Moreover, he sees South Africa as being well-placed geographically and accent-wise to grow its call-centre business exponentially.
North Americans and many others around the world accept the English-language accent of South Africans as being neutral and understandable and there is an advantage in being in a similar time zone to Europe.
The only factor letting South Africa down is its relatively-high telecommunications tariffs.
Ngcaba’s great ambition is for Dimension Data to serve Africa in general and its public sectors in particular, with far greater intensity.
The company enjoys strong contractual public sector and private sector business in South Africa and a similar pattern is now unfolding north of the Limpopo.
Dimension Data is building an Internet backbone for Ethiopia and infrastructure for mobile phone com-panies in Uganda; is active in Nigeria and Botswana and is bidding to become part of Africa’s East Coast undersea telecommunications initiative that will connect East Africa to the new fibre optic cabling network. “By 2010, Africa will have a billion people and 100-million with mobile phones; double the present number,” Ngcaba forecasts.

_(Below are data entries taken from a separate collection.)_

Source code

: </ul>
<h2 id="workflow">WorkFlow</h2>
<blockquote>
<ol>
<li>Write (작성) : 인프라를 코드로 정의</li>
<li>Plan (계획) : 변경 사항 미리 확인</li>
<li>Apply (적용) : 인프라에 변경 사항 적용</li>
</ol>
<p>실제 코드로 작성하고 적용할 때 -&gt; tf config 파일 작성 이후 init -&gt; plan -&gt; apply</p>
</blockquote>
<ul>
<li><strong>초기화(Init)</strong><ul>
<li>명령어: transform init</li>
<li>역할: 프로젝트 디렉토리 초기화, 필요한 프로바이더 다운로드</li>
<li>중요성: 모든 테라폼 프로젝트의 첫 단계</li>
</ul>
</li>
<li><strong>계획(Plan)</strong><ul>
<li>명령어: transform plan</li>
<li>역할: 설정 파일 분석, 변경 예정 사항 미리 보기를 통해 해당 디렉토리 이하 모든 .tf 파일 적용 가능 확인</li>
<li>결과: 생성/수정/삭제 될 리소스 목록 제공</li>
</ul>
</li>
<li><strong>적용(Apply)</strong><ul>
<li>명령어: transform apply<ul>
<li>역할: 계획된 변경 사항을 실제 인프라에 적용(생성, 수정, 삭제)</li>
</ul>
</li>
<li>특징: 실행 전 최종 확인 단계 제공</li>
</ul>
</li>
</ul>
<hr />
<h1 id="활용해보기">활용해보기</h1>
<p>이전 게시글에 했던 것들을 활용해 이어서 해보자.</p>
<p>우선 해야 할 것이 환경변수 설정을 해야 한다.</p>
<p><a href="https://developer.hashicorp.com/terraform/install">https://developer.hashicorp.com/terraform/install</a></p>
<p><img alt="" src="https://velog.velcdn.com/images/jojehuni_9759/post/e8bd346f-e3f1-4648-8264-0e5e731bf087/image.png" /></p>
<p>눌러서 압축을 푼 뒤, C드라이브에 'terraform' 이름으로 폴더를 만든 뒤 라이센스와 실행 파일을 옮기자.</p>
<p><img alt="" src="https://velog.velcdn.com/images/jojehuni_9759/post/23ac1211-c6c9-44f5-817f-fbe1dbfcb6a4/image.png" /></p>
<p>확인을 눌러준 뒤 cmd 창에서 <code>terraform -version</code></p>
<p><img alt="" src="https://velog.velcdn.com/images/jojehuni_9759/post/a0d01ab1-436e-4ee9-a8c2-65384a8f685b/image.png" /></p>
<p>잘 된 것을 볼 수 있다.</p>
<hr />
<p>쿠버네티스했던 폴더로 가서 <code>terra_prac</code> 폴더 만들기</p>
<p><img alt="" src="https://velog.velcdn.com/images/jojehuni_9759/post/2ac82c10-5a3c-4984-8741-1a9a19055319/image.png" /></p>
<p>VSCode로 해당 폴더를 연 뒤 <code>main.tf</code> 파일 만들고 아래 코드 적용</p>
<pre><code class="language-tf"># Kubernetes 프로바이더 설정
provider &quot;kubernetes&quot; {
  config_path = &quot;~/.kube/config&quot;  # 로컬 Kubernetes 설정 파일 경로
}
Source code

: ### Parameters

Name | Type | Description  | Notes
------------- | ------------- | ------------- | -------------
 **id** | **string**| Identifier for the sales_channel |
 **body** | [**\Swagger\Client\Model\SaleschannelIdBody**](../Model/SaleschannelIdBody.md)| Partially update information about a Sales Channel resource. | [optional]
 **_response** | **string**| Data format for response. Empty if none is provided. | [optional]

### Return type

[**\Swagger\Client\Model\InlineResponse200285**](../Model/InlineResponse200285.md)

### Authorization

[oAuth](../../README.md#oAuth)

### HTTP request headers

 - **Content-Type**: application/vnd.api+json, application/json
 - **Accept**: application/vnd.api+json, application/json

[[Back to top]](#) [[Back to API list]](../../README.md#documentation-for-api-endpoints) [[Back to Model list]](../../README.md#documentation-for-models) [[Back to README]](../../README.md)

He sees that as presenting a significant business opportunity for his group to provide underlying OSS and BSS infrastructure through group company Plessey, which builds infrastructure for global systems mobile (GSM) service providers.
Dimension Data itself supplies GSM billing systems and the required GSM intelligence networks.
Andile Ngcaba is the executive chairperson designate of Dimension Data South Africa. In this role, he is responsible for developing growth strategies for the business, including pan-African expansion and growth through black economic empowerment.
Ngcaba served as the DG of the South African Department of Communications (DOC) for eight-and-a-half years until December 2003. At the DOC, he was responsible for policy formulation, conceptual development and implementation in the ICT sector. Further areas of responsibility included the promotion and management of information technology, telecommunications, broadcasting, postal services and e-commerce in South Africa. His leadership role contributed towards the restructuring of numerous communications organisations, such as Telkom, the South African Broadcasting Corporation, the SA Post Office and Sentech.
While in exile, Ngcaba rose through the ranks of Umkhonto we Sizwe, specialising in the field of military communications, excelling as both a communications specialist in radar and satellite technologies, rising to the rank of commander and trainer.
He holds a Master of Commerce, majoring in information systems, qualification from the University of the Witwatersrand. The University of Fort Hare honoured him with an honorary Doctorate in Commerce and he has also obtained a diploma in executive management programme jointly offered by Stanford and Singapore Universities. Ngcaba has served on the Council of the University of South Africa and is currently an adviser to the digital inclusion programme at Harvard University Law School. He is the founder of the Institute for Software and Satellite Applications and the Centre for Development of Information and Telecommunications Policy.
He is an active member of many international communications organisations and commissions, such as the International Telecommunications Union, Internet Corporation for the Assigned Names and Numbers, E-Africa Commission and G8-Dot Force. In 1993 he was awarded The Best Computer Person of the Year by the Computer Society of South Africa. In 1999 and 2000 he won the Black Information Technology Achiever’s award. In 2001 he won the Eastern Cape Information Technology award and, in 2002, the Computer Society again honoured Ngcaba, this time awarding him with the ICT Leadership Award. He also received the Lifetime Achievement Award from BMI-T at the African ICT Achievers Awards in 2003.